- _Activity_: Return the part of the red light therapy text starting with "Protocol: 10-15 minutes" and going on through "drugs or injections.", copied word for word.
##### Exercise text #####
Does it work? Yes — multiple clinical trials show 30-50% reduction in knee pain and improved function after 4-8 weeks of consistent red light therapy.
Best wavelength: 850nm (near-infrared) penetrates deep enough to reach knee joint structures—660nm helps with surface inflammation but isn’t sufficient alone.
Protocol: 10-15 minutes per knee, 3-5 times per week, at 6-8 inches distance, targeting front, sides, and back of knee.
Timeline: Mild improvement in 2-3 weeks, significant improvement in 4-8 weeks, optimal results at 12+ weeks.
Why knees respond well: Knee pain—whether from osteoarthritis, tendinitis, or overuse—involves inflammation in relatively accessible tissue. Unlike deep organs, your knee joint is close to the skin surface, making it an ideal target for photobiomodulation. The light penetrates through skin and reaches inflamed synovial tissue, cartilage, tendons, and ligaments where it reduces inflammatory cytokines, increases blood flow, and stimulates cellular repair. This isn’t a cure, but it’s a legitimate, evidence-based intervention that can reduce pain and improve mobility without drugs or injections.
Understanding Red Light Therapy in Practice
Red light therapy is often discussed in theory, but its real-world application depends on measurable parameters like wavelength and exposure. I tested multiple RLT setups using a professional spectrometer to better understand how the therapy works in practice.
Open Red Light HubWhy Red Light Therapy Works for Knee Pain
Knee pain typically stems from inflammation—whether it’s the acute inflammation from an injury, chronic inflammation from osteoarthritis, or repetitive-stress inflammation from overuse. Red light therapy addresses knee pain by targeting the underlying inflammatory process at the cellular level.
The Mechanism: How Light Reduces Knee Pain
When near-infrared light (850nm) penetrates your knee, it’s absorbed by mitochondria in your cells—particularly in synovial cells (which line your joint), chondrocytes (cartilage cells), fibroblasts (connective tissue cells), and immune cells present in inflamed tissue. This absorption triggers several beneficial cascades:
Anti-inflammatory signaling: Photobiomodulation reduces pro-inflammatory cytokines like IL-1β, IL-6, and TNF-α—the molecules that cause swelling, pain, and tissue degradation in arthritic joints. At the same time, it increases anti-inflammatory markers like IL-10. This shifts the inflammatory balance from “attack mode” to “repair mode.”
##### Dataset records #####
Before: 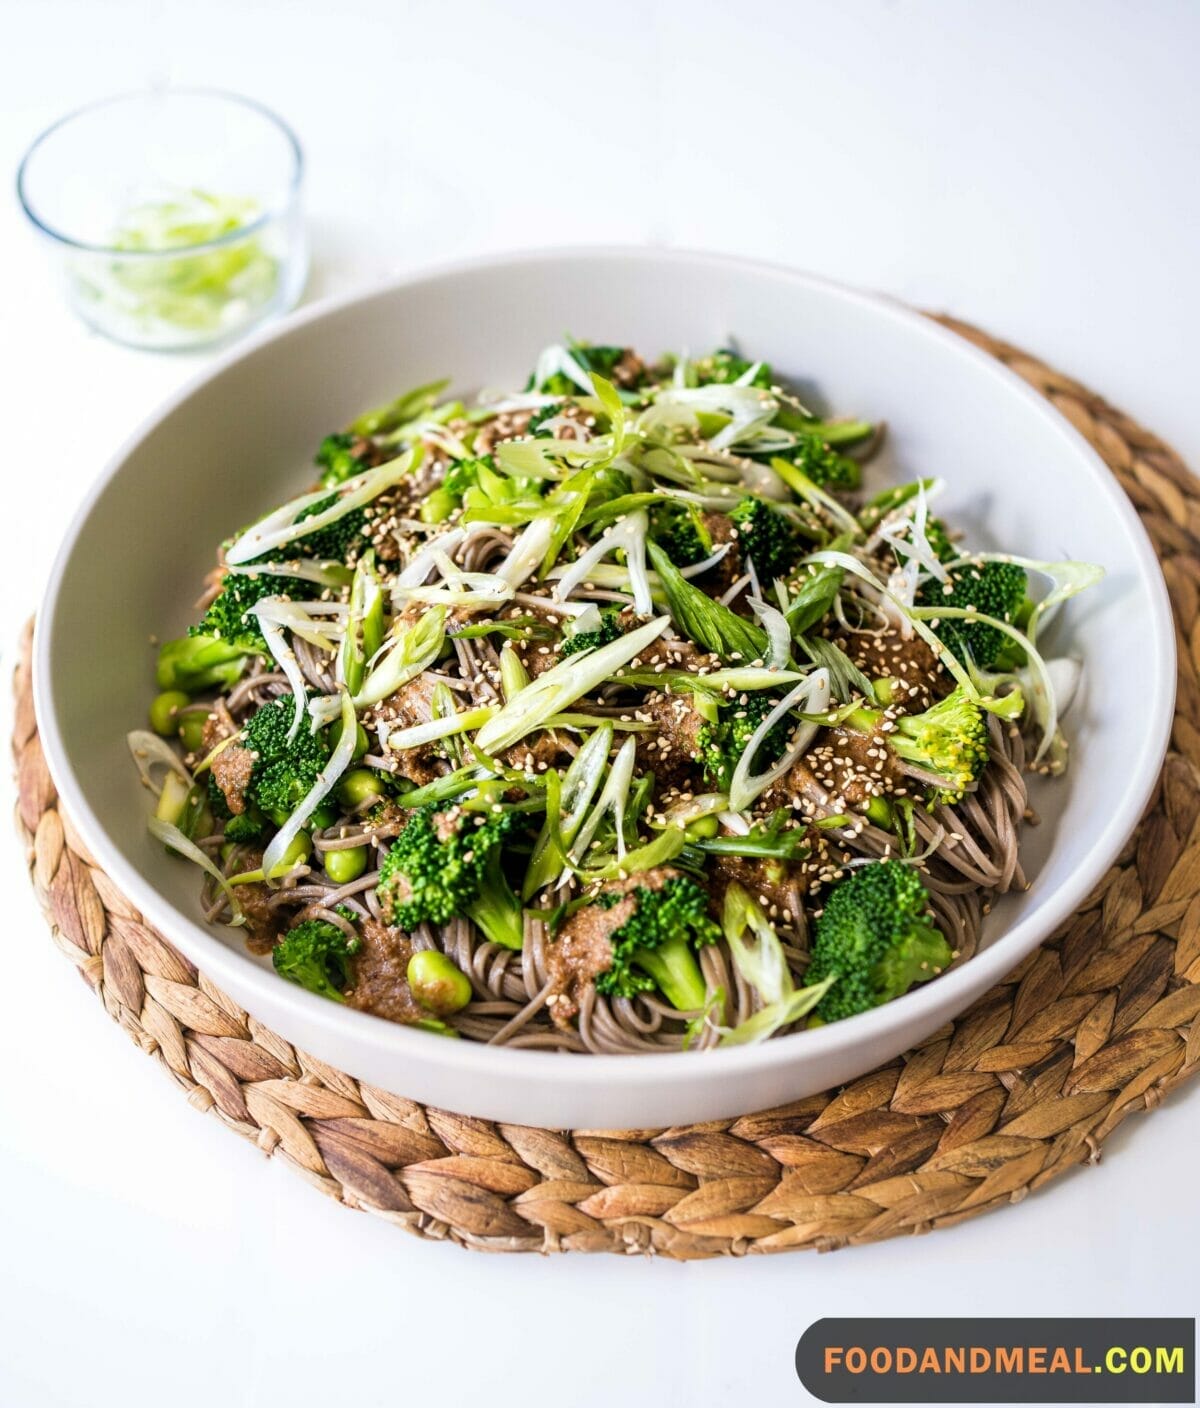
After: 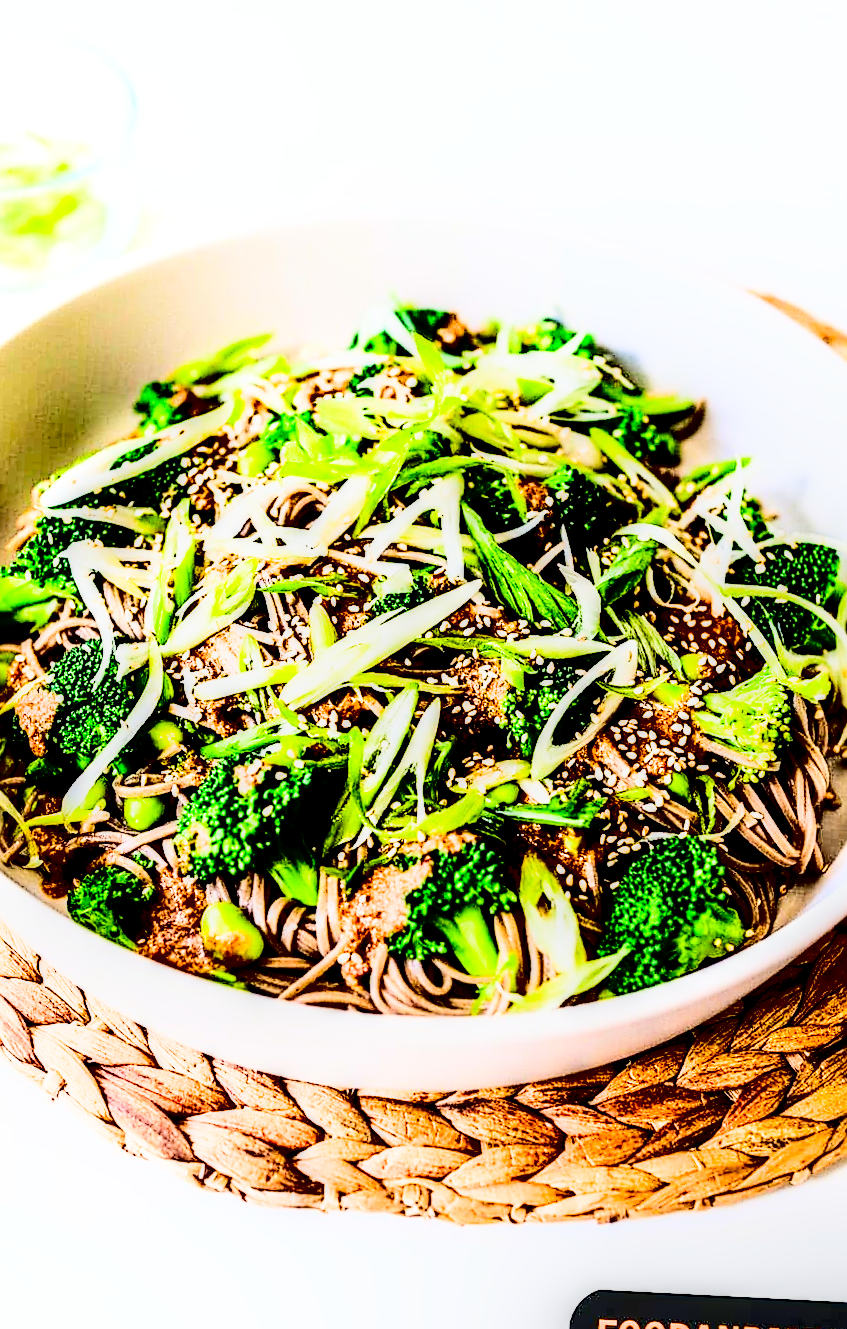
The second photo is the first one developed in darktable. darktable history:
filmic rgb: black relative exposure -5.05 EV, white relative exposure 3.99 EV, hardness 2.89, contrast 1.3, highlights saturation mix -30.46%, iterations of high-quality reconstruction 0
contrast brightness saturation: contrast 0.751, brightness -0.983, saturation 0.997
tone equalizer: -8 EV -0.783 EV, -7 EV -0.724 EV, -6 EV -0.61 EV, -5 EV -0.367 EV, -3 EV 0.402 EV, -2 EV 0.6 EV, -1 EV 0.68 EV, +0 EV 0.777 EV, mask exposure compensation -0.512 EV
crop and rotate: angle -2.91°, left 14.18%, top 0.028%, right 11.049%, bottom 0.076%
exposure: black level correction 0, exposure 0.698 EV, compensate exposure bias true, compensate highlight preservation false
local contrast: highlights 21%, shadows 70%, detail 170%
sharpen: radius 1.384, amount 1.248, threshold 0.775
#####
- _Answer box_:
Protocol: 10-15 minutes per knee, 3-5 times per week, at 6-8 inches distance, targeting front, sides, and back of knee.
Timeline: Mild improvement in 2-3 weeks, significant improvement in 4-8 weeks, optimal results at 12+ weeks.
Why knees respond well: Knee pain—whether from osteoarthritis, tendinitis, or overuse—involves inflammation in relatively accessible tissue. Unlike deep organs, your knee joint is close to the skin surface, making it an ideal target for photobiomodulation. The light penetrates through skin and reaches inflamed synovial tissue, cartilage, tendons, and ligaments where it reduces inflammatory cytokines, increases blood flow, and stimulates cellular repair. This isn’t a cure, but it’s a legitimate, evidence-based intervention that can reduce pain and improve mobility without drugs or injections.